CogniAlign: Word-Level Multimodal Speech Alignment with Gated Cross-Attention for Alzheimer's Detection
Journal:
arXiv
Published Date:
Jun 2, 2025
Abstract
Early detection of cognitive disorders such as Alzheimer's disease is
critical for enabling timely clinical intervention and improving patient
outcomes. In this work, we introduce CogniAlign, a multimodal architecture for
Alzheimer's detection that integrates audio and textual modalities, two
non-intrusive sources of information that offer complementary insights into
cognitive health. Unlike prior approaches that fuse modalities at a coarse
level, CogniAlign leverages a word-level temporal alignment strategy that
synchronizes audio embeddings with corresponding textual tokens based on
transcription timestamps. This alignment supports the development of
token-level fusion techniques, enabling more precise cross-modal interactions.

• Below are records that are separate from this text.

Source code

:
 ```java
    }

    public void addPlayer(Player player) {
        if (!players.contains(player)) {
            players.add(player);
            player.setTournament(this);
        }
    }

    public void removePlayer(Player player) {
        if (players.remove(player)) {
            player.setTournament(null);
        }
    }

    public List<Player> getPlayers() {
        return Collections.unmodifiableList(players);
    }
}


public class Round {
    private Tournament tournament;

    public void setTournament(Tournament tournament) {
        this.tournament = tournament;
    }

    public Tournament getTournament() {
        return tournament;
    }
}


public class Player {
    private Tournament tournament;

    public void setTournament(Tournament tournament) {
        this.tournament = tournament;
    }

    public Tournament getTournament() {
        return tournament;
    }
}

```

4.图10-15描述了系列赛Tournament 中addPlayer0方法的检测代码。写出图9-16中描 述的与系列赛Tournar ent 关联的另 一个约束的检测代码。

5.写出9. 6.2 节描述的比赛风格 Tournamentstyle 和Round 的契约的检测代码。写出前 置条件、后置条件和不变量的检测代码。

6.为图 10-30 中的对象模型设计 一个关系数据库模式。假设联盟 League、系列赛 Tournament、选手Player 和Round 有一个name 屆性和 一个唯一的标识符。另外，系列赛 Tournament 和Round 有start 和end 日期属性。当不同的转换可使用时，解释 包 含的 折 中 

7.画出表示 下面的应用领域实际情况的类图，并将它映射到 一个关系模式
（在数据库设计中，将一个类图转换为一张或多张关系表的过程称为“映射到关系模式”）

To fully exploit this alignment, we propose a Gated Cross-Attention Fusion
mechanism, where audio features attend over textual representations, guided by
the superior unimodal performance of the text modality. In addition, we
incorporate prosodic cues, specifically interword pauses, by inserting pause
tokens into the text and generating audio embeddings for silent intervals,
further enriching both streams. We evaluate CogniAlign on the ADReSSo dataset,
where it achieves an accuracy of 90.36%, outperforming existing
state-of-the-art methods. A detailed ablation study confirms the advantages of
our alignment strategy, attention-based fusion, and prosodic modeling.